DANIELLE CASTRO
RIBEIRÃO PRETO, SP (FOLHAPRESS) – Quando ganhamos um presente, nosso cérebro é inundado por dopamina, serotonina, ocitocina e endorfina, neurotransmissores também conhecidos como hormônios da felicidade. É natural pensar então que a chegada do fim de ano, com a troca e doação de mimos, é também uma porta para ser feliz.
Especialistas ouvidos pela Folha, porém, afirmam que a sensação de alegria não é um estado permanente. O mais comum, aliás, é que esses episódios variem em intensidade de acordo com cada pessoa, podendo, inclusive, ser ampliados pela interação humana de qualidade durante o Natal.
“Tem vários pedacinhos do cérebro que são ativados quando você sente alegria, que é uma das nossas seis emoções básicas”, diz o psicólogo Yuri Busin, doutor em neurociência cognitiva. Assim, quando acontece uma troca de presentes, por exemplo, o tecido cerebral recebe uma enxurrada de dopamina, gerando bem-estar no corpo.
Essa sensação pode ser ampliada por gestos como abraços, fazer trabalho voluntário ou simplesmente estar em contato com pessoas, ações que atuam como ativadoras de ocitocina.
“Existem estudos que mostram que experiências são muito mais eficazes do que a presença física para promover o sentimento de felicidade e alegria, mas isso vai depender do valor que aquela pessoa atribui àquilo” afirma Busin, que é fundador da clínica online Diálogo Positivo.
Esse “valor” consiste na quantidade de emoção e conexão atribuída ao evento. “O autoconhecimento é a chave para obter momentos de alegria”, diz Busin.
O psicólogo destaca ainda que felicidade e alegria são diferentes entre si, sendo a primeira um estado mental quase impossível de atingir enquanto a segunda é fragmentada em lampejos recorrentes que proporcionam bem-estar.

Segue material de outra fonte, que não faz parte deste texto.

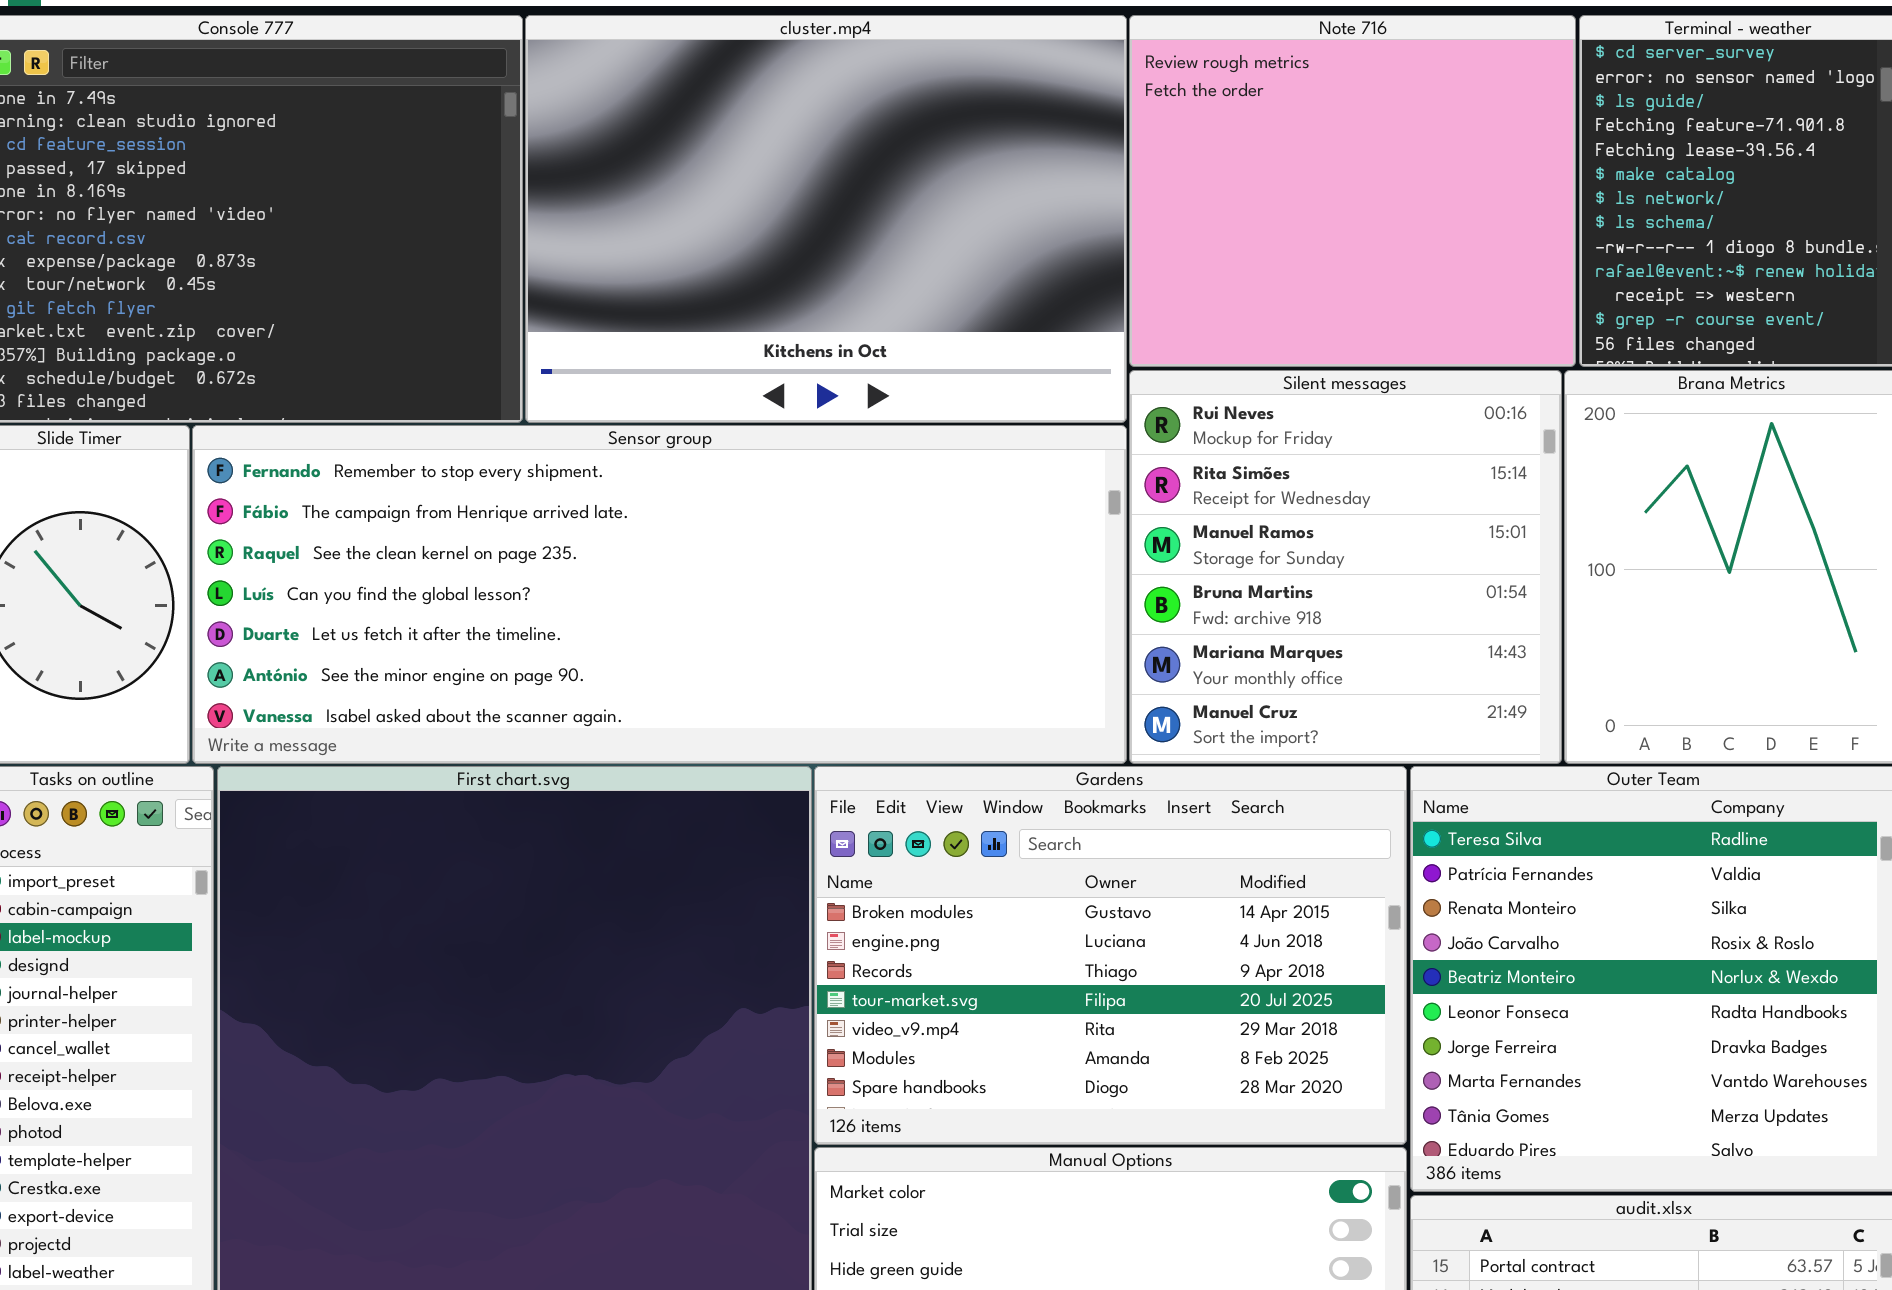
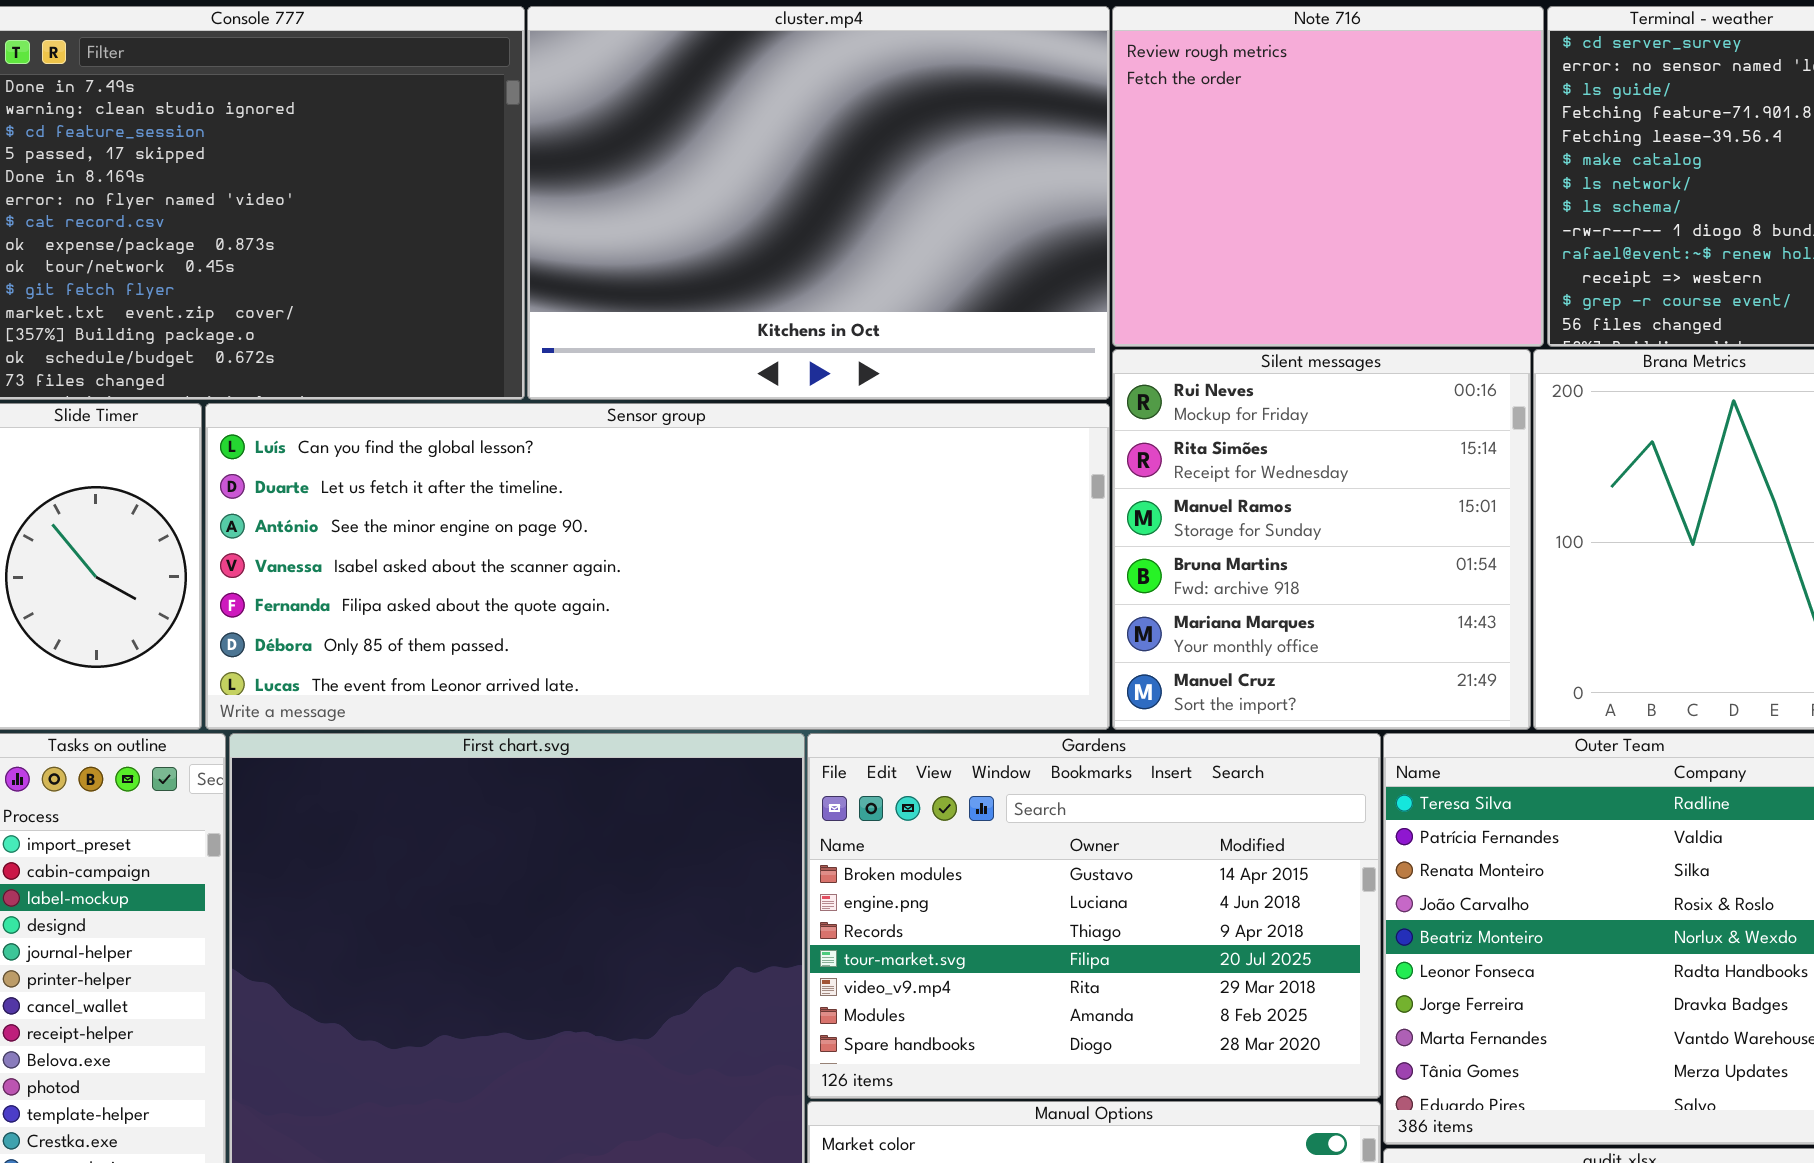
Sensor group: [192,425,1127,764] -> [205,403,1110,730], scrolled down 3 rows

Outro ponto de reflexão sobre a troca de presentes é reconhecer o que nos deixa mais alegres: dar ou receber. “A troca de presentes está inserida em nossa cultura. Muita gente tem dificuldade em relação ao recebimento de um presente. O dar é extremamente gratificante, porque você pensa no outro, mas aprender a receber também é importante para nossa vida”, reforça Busin.
A felicidade obtida quando somos presenteados está conectada ao prazer e, consequentemente, também à frustração. No entanto, quando a reação é desproporcional, a médica psiquiatra Jessica de Araujo Martani recomenda estar atento aos sentimentos internos, muitas vezes alheios à situação.
“Ganhar presentes estimula nosso mecanismo de recompensa, ativando as vias dopaminérgicas responsáveis pela nossa sensação de prazer, mas estar com nossa saúde mental em dia é a melhor maneira de saber se a frustração advém do objeto ou de alterações de humor prévias”, aponta Martani.
Martani, que é observadora do programa de neurociências da Universidade Columbia, em Nova York, diz que tristeza e isolamento durante as datas festivas podem ser indicadores de que algo não vai bem.
“Quando estamos em um humor deprimido é comum haver uma perda da sensação de prazer. Assim, independentemente do objeto recebido, há uma menor ativação das vias dopaminérgicas e, consequentemente, menor sensação de prazer”, justifica a médica.
Um simples presente também pode ajudar a reavaliar e entender a relação com a pessoa que deu o mimo ou com as circunstâncias em que isso aconteceu.
Os especialistas alertam ainda que quando a dinâmica social esvazia o significado da troca de presentes, isso não passa despercebido pelo nosso cérebro, levando a reações menos satisfatórias, ou seja, nos sentimos menos felizes do que poderíamos.
“O consumismo interfere na vida da pessoa. Perde-se o valor [do presente] e, ao tornar-se comum, não atribui mais o sentimento de alegria, de felicidade”, diz Busin.
Comprar algo por estar triste ou para se manter feliz é outra armadilha. “Em vez de resolver o problema, cria um ciclo vicioso. O efeito da compra acaba passando de forma muito rápida e não resolve o motivo real da tristeza”, afirma o psicólogo.
Uma dica, segundo Martani, é trabalhar a noção pessoal de que o preço não deve limitar o impacto de um presente em nossas vidas, uma vez que as ideias de poder e consumo são construídas.
“Inconscientemente, esses padrões socioculturais vão nos dando a normativa de beleza, o que são artigos de luxo, mas o gesto de dar e receber objetos transpassa o consumismo”, diz a médica psiquiatra.
Para ela, devemos focar o carinho e a gratidão envolvidos no gesto de ser presenteado e de presentear para atingir a felicidade de fato. “Além do valor monetário, há um simbolismo que permeia o ato em si e, muitas vezes, isso é de extremo valor, independentemente de quanto foi pago pelo objeto.”